Texto mostrado:
---------------

El México contagioso de Julieta Venegas
Quizá todo empezara cuando José Luis Venegas, con el correspondiente enfado familiar, hizo desaparecer el televisor de casa.
A Julieta, la mediana de los seis hijos, no le hizo ninguna gracia. "Lo ha hecho todo ella. Aunque quiero pensar que, gracias a aquello y a las clases de ballet y de música clásica que pagué en su momento, he puesto mi granito de arena para que Julieta sea lo que es". Lo cuenta José Luis, de 65 años. Es un tipo alto, con gafas, bigote y cara de buena persona. Tras las explicaciones, se frota los ojos de emoción y se escabulle como un fotógrafo más hacia las primeras filas del concierto, con la misma cámara con la que desde hace 40 años se gana la vida haciendo fotos en bodas y comuniones. Este fin de semana no hay trabajo y ha ido a ver a su hija. Agarra el objetivo, enfoca y ahí está ella, que le lanza una sonrisa cómplice.

---------------

Datos:

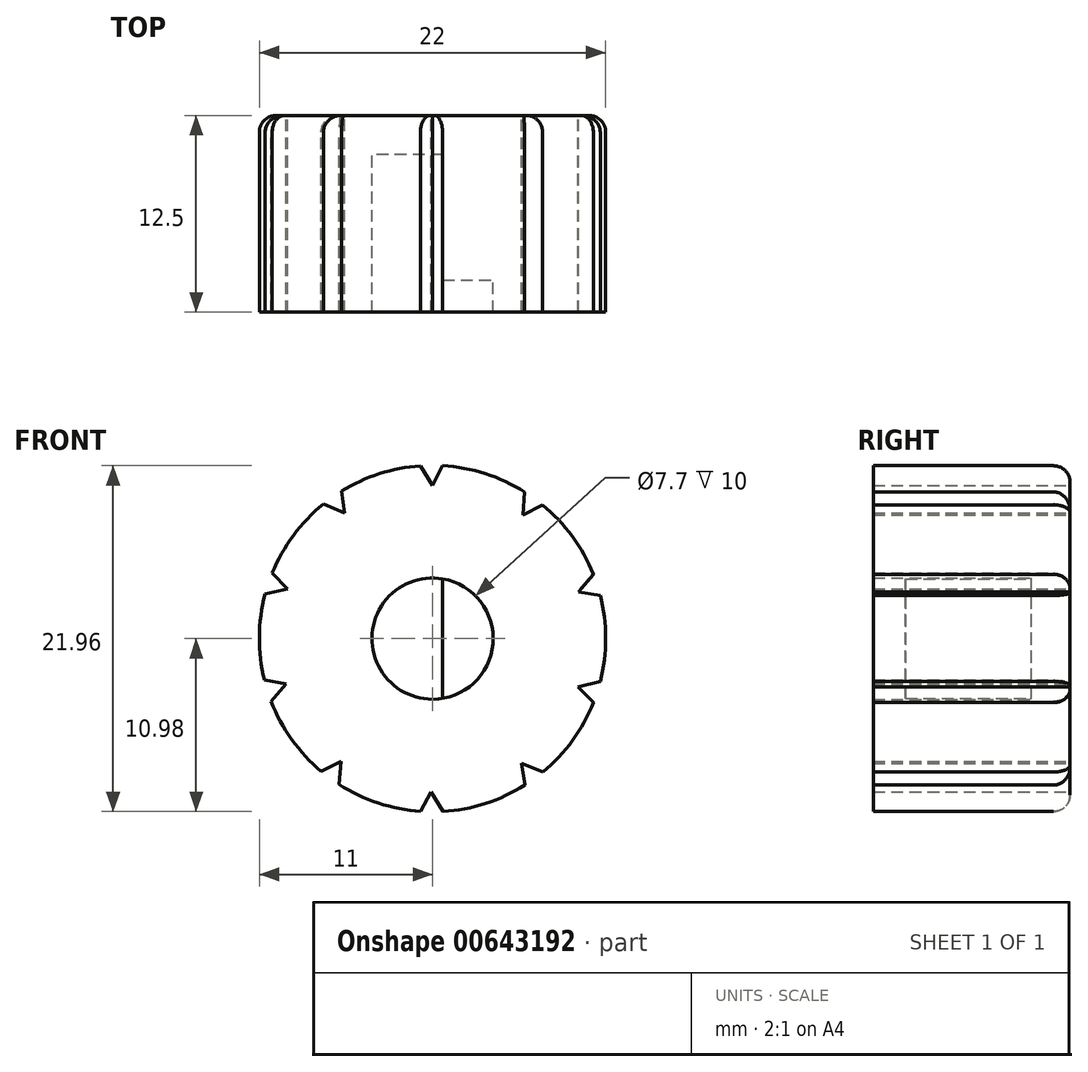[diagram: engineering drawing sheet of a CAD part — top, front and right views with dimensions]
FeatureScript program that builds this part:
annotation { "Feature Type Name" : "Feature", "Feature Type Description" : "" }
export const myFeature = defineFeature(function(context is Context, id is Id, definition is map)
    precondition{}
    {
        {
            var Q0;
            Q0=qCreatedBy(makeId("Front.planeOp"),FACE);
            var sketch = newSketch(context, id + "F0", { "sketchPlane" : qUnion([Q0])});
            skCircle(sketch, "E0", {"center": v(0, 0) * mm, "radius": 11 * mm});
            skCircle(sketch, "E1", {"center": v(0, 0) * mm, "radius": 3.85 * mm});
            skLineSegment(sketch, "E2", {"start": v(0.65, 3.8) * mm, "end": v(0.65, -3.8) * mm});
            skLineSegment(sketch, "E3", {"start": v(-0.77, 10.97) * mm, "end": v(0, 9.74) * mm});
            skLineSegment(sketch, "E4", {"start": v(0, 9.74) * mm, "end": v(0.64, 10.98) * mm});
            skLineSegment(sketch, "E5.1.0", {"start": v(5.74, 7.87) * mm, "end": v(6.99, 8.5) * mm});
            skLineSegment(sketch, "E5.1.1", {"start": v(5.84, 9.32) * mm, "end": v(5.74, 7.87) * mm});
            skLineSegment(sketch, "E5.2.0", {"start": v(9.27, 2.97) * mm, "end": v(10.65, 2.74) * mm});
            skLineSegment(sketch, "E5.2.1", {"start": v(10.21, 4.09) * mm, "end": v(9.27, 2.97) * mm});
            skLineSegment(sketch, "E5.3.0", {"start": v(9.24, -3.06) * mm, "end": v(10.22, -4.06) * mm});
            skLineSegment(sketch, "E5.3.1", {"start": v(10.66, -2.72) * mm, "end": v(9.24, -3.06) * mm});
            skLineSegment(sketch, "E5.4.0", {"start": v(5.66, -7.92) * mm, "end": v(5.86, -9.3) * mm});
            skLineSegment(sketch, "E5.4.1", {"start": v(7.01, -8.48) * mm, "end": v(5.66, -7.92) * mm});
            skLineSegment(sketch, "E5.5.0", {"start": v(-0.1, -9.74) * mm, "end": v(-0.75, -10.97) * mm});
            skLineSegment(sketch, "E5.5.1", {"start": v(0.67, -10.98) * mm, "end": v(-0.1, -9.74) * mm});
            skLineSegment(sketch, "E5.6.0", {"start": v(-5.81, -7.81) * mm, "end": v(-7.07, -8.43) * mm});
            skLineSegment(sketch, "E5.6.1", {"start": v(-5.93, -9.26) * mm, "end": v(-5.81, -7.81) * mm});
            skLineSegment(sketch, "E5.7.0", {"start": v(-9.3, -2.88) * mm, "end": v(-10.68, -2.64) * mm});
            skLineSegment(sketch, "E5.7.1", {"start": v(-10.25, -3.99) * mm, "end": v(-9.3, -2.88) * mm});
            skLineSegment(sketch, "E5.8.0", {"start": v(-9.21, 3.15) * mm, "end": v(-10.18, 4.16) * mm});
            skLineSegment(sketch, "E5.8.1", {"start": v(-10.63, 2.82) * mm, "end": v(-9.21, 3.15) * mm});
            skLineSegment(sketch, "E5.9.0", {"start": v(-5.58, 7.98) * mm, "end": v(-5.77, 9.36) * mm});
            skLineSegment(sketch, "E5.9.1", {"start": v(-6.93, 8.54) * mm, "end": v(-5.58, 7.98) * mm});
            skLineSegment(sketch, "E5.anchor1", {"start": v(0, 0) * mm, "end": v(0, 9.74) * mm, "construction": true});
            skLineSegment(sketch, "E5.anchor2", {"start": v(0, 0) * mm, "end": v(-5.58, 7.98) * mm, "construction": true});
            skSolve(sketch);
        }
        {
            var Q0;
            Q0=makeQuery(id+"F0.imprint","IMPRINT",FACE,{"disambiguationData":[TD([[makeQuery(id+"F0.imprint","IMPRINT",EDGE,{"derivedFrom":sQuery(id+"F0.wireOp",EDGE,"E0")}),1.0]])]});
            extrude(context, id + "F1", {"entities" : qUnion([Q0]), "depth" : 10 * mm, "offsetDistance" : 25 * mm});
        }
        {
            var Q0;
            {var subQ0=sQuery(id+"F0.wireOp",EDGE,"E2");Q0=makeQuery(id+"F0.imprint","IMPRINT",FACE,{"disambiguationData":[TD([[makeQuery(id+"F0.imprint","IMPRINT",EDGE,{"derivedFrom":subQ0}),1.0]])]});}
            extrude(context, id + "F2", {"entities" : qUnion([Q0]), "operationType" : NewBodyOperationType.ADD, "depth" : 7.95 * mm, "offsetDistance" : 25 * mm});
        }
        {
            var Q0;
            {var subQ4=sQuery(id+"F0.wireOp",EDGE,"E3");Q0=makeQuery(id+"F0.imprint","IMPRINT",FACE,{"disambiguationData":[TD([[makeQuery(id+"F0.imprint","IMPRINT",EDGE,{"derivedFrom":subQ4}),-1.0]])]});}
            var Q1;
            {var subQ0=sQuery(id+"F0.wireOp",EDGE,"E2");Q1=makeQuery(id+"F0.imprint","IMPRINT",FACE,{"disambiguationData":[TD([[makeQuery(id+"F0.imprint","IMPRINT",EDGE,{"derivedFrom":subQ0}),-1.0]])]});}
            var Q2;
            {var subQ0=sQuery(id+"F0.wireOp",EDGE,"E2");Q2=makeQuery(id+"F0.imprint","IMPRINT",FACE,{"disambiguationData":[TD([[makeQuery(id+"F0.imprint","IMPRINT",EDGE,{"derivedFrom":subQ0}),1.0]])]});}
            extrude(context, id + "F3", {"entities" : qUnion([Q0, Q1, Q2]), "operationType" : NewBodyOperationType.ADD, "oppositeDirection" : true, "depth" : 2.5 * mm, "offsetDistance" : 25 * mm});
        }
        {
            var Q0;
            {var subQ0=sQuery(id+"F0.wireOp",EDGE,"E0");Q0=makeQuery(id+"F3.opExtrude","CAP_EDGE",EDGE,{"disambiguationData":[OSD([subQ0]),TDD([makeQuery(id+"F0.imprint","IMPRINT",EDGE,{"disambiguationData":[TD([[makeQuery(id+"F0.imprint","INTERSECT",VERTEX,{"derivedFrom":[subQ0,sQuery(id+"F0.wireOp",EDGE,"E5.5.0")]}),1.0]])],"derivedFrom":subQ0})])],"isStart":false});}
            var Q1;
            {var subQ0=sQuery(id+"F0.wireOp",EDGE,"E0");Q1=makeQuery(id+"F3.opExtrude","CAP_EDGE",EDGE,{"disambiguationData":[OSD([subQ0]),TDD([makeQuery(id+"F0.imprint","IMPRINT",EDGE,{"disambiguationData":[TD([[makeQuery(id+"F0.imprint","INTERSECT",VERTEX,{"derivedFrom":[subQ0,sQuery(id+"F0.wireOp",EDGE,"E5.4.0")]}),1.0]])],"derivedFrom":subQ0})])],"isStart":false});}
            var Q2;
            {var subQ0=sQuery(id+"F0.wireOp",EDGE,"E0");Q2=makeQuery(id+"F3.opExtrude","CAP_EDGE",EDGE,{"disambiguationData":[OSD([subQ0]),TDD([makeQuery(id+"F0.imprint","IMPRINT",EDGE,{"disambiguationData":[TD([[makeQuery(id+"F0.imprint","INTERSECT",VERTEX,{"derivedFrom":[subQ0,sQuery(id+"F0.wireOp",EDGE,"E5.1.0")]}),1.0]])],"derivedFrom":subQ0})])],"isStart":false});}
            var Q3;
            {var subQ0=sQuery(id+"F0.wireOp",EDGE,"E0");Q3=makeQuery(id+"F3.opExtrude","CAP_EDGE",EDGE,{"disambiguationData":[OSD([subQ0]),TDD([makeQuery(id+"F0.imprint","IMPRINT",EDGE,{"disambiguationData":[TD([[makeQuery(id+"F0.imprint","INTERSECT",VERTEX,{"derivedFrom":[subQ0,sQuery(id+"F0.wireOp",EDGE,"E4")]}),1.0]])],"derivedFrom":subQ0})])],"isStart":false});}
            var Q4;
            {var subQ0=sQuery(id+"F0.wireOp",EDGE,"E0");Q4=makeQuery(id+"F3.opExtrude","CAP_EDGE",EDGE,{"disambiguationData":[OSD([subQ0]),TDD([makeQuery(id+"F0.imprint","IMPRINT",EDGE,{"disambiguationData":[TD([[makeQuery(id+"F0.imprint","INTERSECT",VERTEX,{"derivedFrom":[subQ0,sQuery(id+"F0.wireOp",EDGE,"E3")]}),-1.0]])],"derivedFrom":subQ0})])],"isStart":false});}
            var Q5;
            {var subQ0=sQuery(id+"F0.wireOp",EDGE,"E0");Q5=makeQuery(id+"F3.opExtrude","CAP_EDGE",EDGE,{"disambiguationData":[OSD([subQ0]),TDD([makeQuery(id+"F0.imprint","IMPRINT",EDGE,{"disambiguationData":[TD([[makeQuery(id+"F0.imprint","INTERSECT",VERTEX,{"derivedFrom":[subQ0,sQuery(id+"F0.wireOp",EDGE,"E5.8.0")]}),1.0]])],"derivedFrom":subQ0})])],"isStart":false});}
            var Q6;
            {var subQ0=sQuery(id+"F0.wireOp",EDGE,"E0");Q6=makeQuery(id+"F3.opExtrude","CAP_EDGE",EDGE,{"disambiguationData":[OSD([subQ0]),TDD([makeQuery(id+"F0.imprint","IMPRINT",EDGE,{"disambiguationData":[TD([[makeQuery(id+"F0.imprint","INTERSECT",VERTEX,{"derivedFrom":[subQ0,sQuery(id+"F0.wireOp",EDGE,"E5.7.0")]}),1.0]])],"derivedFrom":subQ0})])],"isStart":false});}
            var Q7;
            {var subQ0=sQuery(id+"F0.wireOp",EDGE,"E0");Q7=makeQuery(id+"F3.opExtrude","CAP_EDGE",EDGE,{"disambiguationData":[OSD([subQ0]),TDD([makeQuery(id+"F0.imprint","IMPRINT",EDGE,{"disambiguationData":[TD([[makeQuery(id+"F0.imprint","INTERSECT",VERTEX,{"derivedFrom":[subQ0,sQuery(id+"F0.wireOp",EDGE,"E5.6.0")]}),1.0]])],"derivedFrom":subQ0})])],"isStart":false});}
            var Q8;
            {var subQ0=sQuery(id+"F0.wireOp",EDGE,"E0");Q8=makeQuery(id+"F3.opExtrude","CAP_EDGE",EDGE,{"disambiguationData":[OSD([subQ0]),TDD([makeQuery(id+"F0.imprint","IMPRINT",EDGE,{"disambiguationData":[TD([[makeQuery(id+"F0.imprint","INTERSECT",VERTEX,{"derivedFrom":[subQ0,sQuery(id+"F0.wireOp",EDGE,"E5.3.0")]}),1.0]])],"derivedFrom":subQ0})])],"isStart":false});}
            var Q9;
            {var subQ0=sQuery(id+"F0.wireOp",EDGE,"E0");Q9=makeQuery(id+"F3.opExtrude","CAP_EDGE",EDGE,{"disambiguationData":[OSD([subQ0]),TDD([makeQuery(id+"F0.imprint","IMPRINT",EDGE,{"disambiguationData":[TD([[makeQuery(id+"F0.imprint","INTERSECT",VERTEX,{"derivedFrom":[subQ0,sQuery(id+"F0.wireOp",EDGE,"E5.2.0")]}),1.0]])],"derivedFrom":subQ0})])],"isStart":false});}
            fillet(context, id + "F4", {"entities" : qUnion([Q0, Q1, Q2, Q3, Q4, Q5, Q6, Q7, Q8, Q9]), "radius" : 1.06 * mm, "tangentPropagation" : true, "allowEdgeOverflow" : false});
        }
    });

---------------

Tareas:
a) Transcribe del texto sobre Julieta Venegas el tramo que empieza en las palabras "A Julieta, la" y termina después de "una sonrisa cómplice.".
b) Prosigue el texto sobre Julieta Venegas a partir de su última oración.

Respuestas:
a)
A Julieta, la mediana de los seis hijos, no le hizo ninguna gracia. "Lo ha hecho todo ella. Aunque quiero pensar que, gracias a aquello y a las clases de ballet y de música clásica que pagué en su momento, he puesto mi granito de arena para que Julieta sea lo que es". Lo cuenta José Luis, de 65 años. Es un tipo alto, con gafas, bigote y cara de buena persona. Tras las explicaciones, se frota los ojos de emoción y se escabulle como un fotógrafo más hacia las primeras filas del concierto, con la misma cámara con la que desde hace 40 años se gana la vida haciendo fotos en bodas y comuniones. Este fin de semana no hay trabajo y ha ido a ver a su hija. Agarra el objetivo, enfoca y ahí está ella, que le lanza una sonrisa cómplice.

b)
Aquella niña rebelde tiene ahora 37 años, varios grammys latinos y cinco discos de los que ha vendido algo más de cuatro millones de copias. Estamos ante lo que se podría denominar una estrella de la música pop. De aspecto frágil y tímido. En el concierto de hoy, Julieta sonríe mientras aporrea frágilmente un teclado frente a 1.500 personas en León, la quinta ciudad más poblada de México, con casi dos millones de habitantes. Suena Lento, la más acertada de sus composiciones y el tema que ha puesto al mismísimo Prince a los pies de esta mexicana. Veremos por qué.
DOS DÍAS ANTES DE ESTE CONCIERTO, Julieta abre a media tarde el portón de su casa en el barrio de Coyoacán, en Ciudad de México, con cara de preocupación. De impotencia. La cantante se ha despertado con un molesto herpes labial. De poco sirve el maquillaje. "No sé si voy a poder cantar en el concierto", anuncia. Un paseo por su barrio relajará el ambiente. Coyoacán es una zona bohemia, artística y acomodada al sur de Ciudad de México. Un pequeño pueblo en la gran ciudad de los contrastes. Una alambrada como la de las cárceles se eleva en el muro de entrada al estudio -"no deja de ser México", bromea-. Aquí se ha gestado buena parte de su último disco, Unplugged, un directo acústico de grandes éxitos grabado para la cadena de televisión MTV. "Lo primero que pensé cuando me lo ofrecieron es que no quería hacer un disco triste", cuenta. Con él está recorriendo el mundo. De Nueva York a Murcia. De Zúrich a Lugo. De Los Ángeles... ¡Alto! Antes del concierto en las fiestas populares de San Luis Potosí, hay que arreglar un problema. "Tengo clase de canto". Vamos.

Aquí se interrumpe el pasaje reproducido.